Here I am again, this time it is a frozen water line. That's the second time this winter. I believe that the culprit is the drain-back valve that is in the well shaft. Replacement must wait until spring, because large service trucks and steep, snow-covered driveways are not a good mix.

Part of my water pumping system is a monitoring device. Its' primary job is to shutdown the pump when the well runs dry. When things siezed up earlier this winter, I took note of an infra-red(IR) output built in to the monitor and the availability(for a price) of a device to display the output. Ooooh, time to dust off my reverse engineering skills.

An unknown IR signal, I'll start with a plain old phototransistor. A second transistor to make it a cascode, and a third to amplify the signal up to clipping. A few ideas later, I have a 3.3V digital signal piped straight in to my preferred micro-controller, the Z8. A digital storage scope would be nice, but it would spend most of its' time taking up space. Just a little bit of code and I have established the minimum and maximum pulse lengths that the well monitor is transmitting. A bit more code and the bits are on a timebase, guess I have a low-budget digital 'scope after all.
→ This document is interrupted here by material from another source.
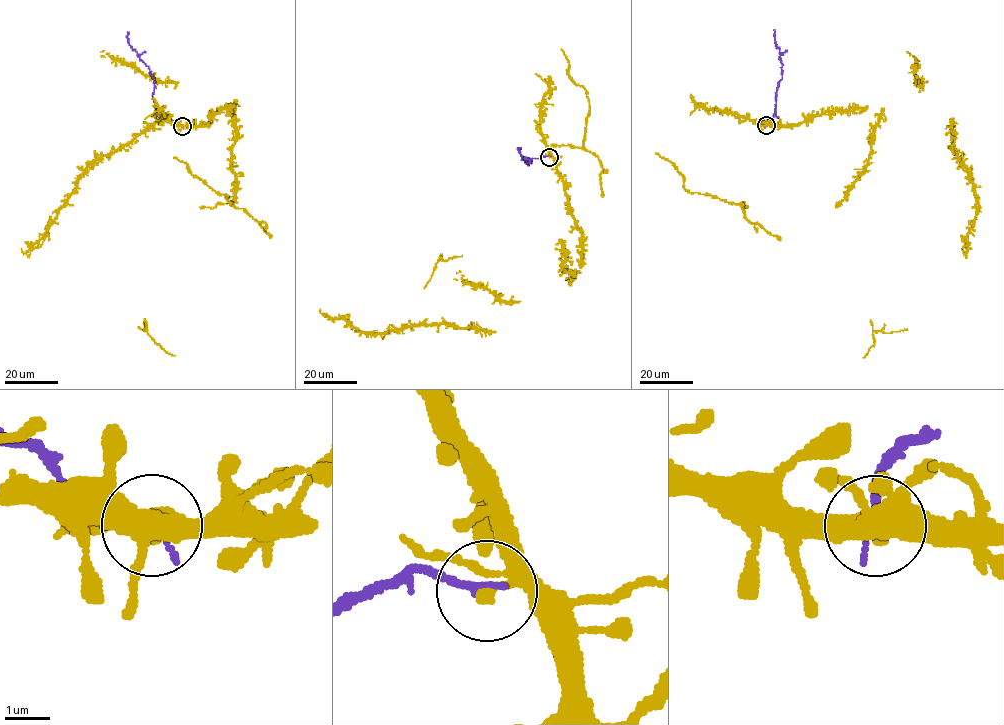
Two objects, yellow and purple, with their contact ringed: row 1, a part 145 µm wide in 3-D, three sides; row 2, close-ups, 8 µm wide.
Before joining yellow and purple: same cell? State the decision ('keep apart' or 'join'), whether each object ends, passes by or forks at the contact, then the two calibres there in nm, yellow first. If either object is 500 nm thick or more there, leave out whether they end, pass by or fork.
keep apart; yellow passes by; purple ends; calibres 240 and 220 nm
Staring at bits with GnuPlot (after processing with a bit of software) I identified a few interesting features, long break, short break, preamble and chunk. After modifying the code on the Z8 to start after the long break, the repeat cycle was found to be 16 chunks.

It's been a month, or so, since the last update. The input circuit has been modified a bit, it is now just the phototransistor and a PNP transistor. Using an IRDA port on another dev board, I was able to ascertain that my cobbled together system had no trouble detecting micorsecond duration IR pulses. Once I worked out how I could use the counter's gated mode with the DMA controller, I became able to measure the input signal in real-time. With a bit more code, I was sending a VCD file to Pulseview. Time to parse.
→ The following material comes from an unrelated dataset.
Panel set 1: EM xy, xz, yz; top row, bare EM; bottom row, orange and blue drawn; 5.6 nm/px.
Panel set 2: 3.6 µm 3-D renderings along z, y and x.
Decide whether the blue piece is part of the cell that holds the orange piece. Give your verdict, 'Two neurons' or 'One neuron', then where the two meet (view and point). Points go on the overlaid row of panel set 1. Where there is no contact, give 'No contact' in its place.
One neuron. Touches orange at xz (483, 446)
It was when I split the signal in to segments and then stacked those segments that a few interesting patterns emerged. Spliting the signal in to even smaller pieces, it became clear that it was a 32 bit value, without any encoding, was being transmitted.

Though I could take a software only approach to collecting the bits, using the SPI (Serial Peripheral Interface) port would likely have benefits. But where to get the clock signal? An on-chip timer should do nicely. Some re-wiring, new code, and a few terminal control characters later, I'm watching a grid of 32-bit values on my desktop. Thanks to a winter snow storm, I was able to determine that the bits were inverted. How is that possible? One of the values that the well monitor reports is line voltage, the snow storm caused the line voltage to drop a little. Late in the day the sun came out and all of the area grid-tied solar installs drove the line voltage higher. The value I suspected to be the voltage decreased. Inverting the bits and waiting for sunset to drive the voltage lower again, confirmed it. The line voltage is reported in tenths of a volt, 0x09AA -> 2474 -> 247.4 V which is well within 1% of the reading on my volt meter. 59 values to go...

Two, three really, values changed when the pump turned on while I watching the data stream from the control box. The voltage dropped by a few volts and two zero values changed to values of about 0x460. Could it be the real-time current reading? But two of them? Oh, right it is a two-phase, 240V system. Nice, the box monitors both phases. Because I had known that the pump would be running sometime soon, I had a clamp on ammeter clipped on to one of the phases. With the meter reading a bit over 11A, it seems to me that two more values are known. Two current values, scaled by 100, can be added to the list of knowns.

Reading TFM, there is an option to perform a complete reset on the controller. Be back in a few hours...

Then again, maybe not.

It took quite a bit of time to cram 10k bytes of code in to 8k of ROM. There is also a first draft of a PC board. Time to migrate this to project.